Scheduling

Longhorn schedules replicas based on multiple factors.

Scheduling Policy

Longhorn’s scheduling policy has two stages. The scheduler only goes to the next stage if the previous stage is satisfied. Otherwise, the scheduling will fail.

If any tag has been set in order to be selected for scheduling, the node tag and the disk tag have to match when the node or the disk is selected.

The first stage is the node and zone selection stage. Longhorn will filter the node and zone based on the Replica Node Level Soft Anti-Affinity and Replica Zone Level Soft Anti-Affinity settings.

The second stage is the disk selection stage. Longhorn will filter the disks that satisfy the first stage based on the Replica Disk Level Soft Anti-Affinity, Storage Minimal Available Percentage, Storage Over Provisioning Percentage, and other disk-related factors like requested disk space.
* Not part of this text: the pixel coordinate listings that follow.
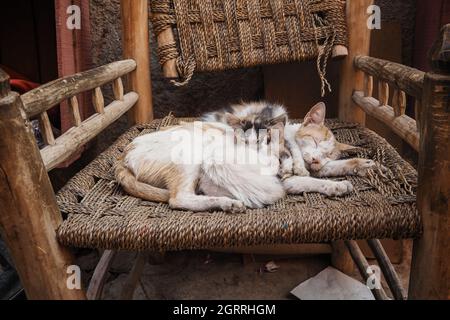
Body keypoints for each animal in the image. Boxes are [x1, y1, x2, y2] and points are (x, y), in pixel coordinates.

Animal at [114, 102, 378, 212]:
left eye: (326, 153)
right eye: (313, 141)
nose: (315, 159)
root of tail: (123, 156)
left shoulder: (317, 168)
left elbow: (333, 168)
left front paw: (361, 166)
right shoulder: (286, 175)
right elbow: (308, 178)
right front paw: (332, 184)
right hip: (191, 159)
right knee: (179, 199)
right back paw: (226, 203)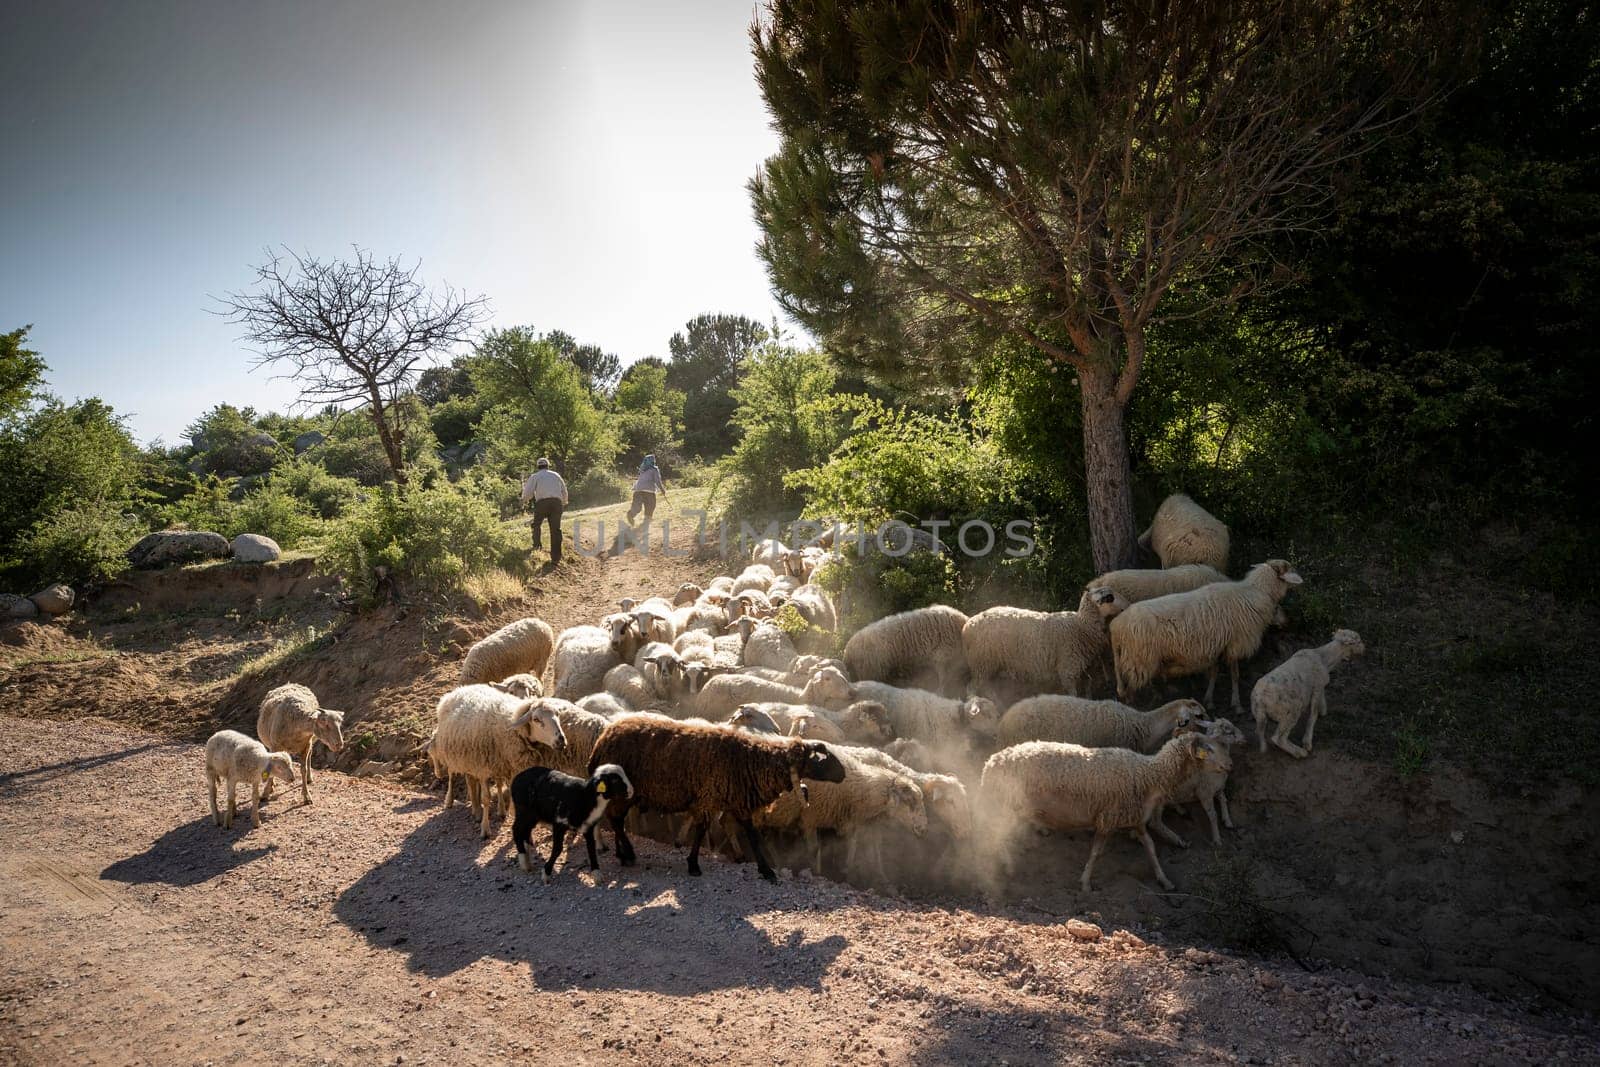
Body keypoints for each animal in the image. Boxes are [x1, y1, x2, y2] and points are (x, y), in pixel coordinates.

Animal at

The Node and Zone Selection Stage

First, Longhorn will always try to schedule the new replica on a new node with a new zone if possible. In this context, "new" means that a replica for the volume has not already been scheduled to the zone or node, and "existing" refers to a node or zone that already has a replica scheduled to it.

At this time, if both the Replica Node Level Soft Anti-Affinity and Replica Zone Level Soft Anti-Affinity settings are un-checked, and if there is no new node with a new zone, Longhorn will not schedule the replica.

Then, Longhorn will look for a new node with an existing zone. If possible, it will schedule the new replica on the new node with an existing zone.

At this time, if Replica Node Level Soft Anti-Affinity is un-checked and Replica Zone Level Soft Anti-Affinity is checked, and there is no new node with an existing zone, Longhorn will not schedule the replica.

Last, Longhorn will look for an existing node with an existing zone to schedule the new replica. At this time both Replica Node Level Soft Anti-Affinity and Replica Zone Level Soft Anti-Affinity should be checked.

Disk Selection Stage

Once the node and zone stage is satisfied, Longhorn will decide whether it can schedule the replica on any disk of the node. Longhorn will check the available disks on the selected node with the matching tag, the total disk space, and the available disk space. It will also check whether another replica already exists and whether anti-affinity is set to be "hard" (no sharing) or "soft" (prefer not to share.)

For example, after the node and zone stage, Longhorn finds Node A satisfies the requirements for scheduling a replica to the node. Longhorn will check all the available disks on this node.

Assume this node has two disks and neither one has another replica: Disk X with available space 1 GB, and Disk Y with available space 2 GB. And the replica Longhorn going to schedule needs 1 GB. With default Storage Minimal Available Percentage 25, Longhorn can only schedule the replica on Disk Y if this Disk Y matches the disk tag, otherwise Longhorn will return failure on this replica selection. But if the Storage Minimal Available Percentage is set to 0, and Disk X also matches the disk tag, Longhorn can schedule the replica on Disk X.

Now suppose one of the potential candidate disks has an existing replica and `Replica Disk Soft Anti-Affinity" is set to true. In principle, Longhorn would be allowed to choose either disk, but in practice, it will avoid the existing replica and place the new replica on another disk, even if it is an otherwise inferior choice.

Settings

For more information on settings that are relevant to scheduling replicas on nodes and disks, refer to the settings reference:

Disable Scheduling On Cordoned Node
Replica Soft Anti-Affinity (also called Replica Node Level Soft Anti-Affinity)
Replica Zone Level Soft Anti-Affinity
Replica Disk Level Soft Anti-Affinity
Storage Minimal Available Percentage
Storage Over Provisioning Percentage
Allow Empty Node Selector Volume
Allow Empty Disk Selector Volume

Notice

Longhorn relies on label topology.kubernetes.io/zone=<Zone name of the node> or topology.kubernetes.io/region=<Region name of the node> in the Kubernetes node object to identify the zone/region.

Since these are reserved and used by Kubernetes as well-known labels.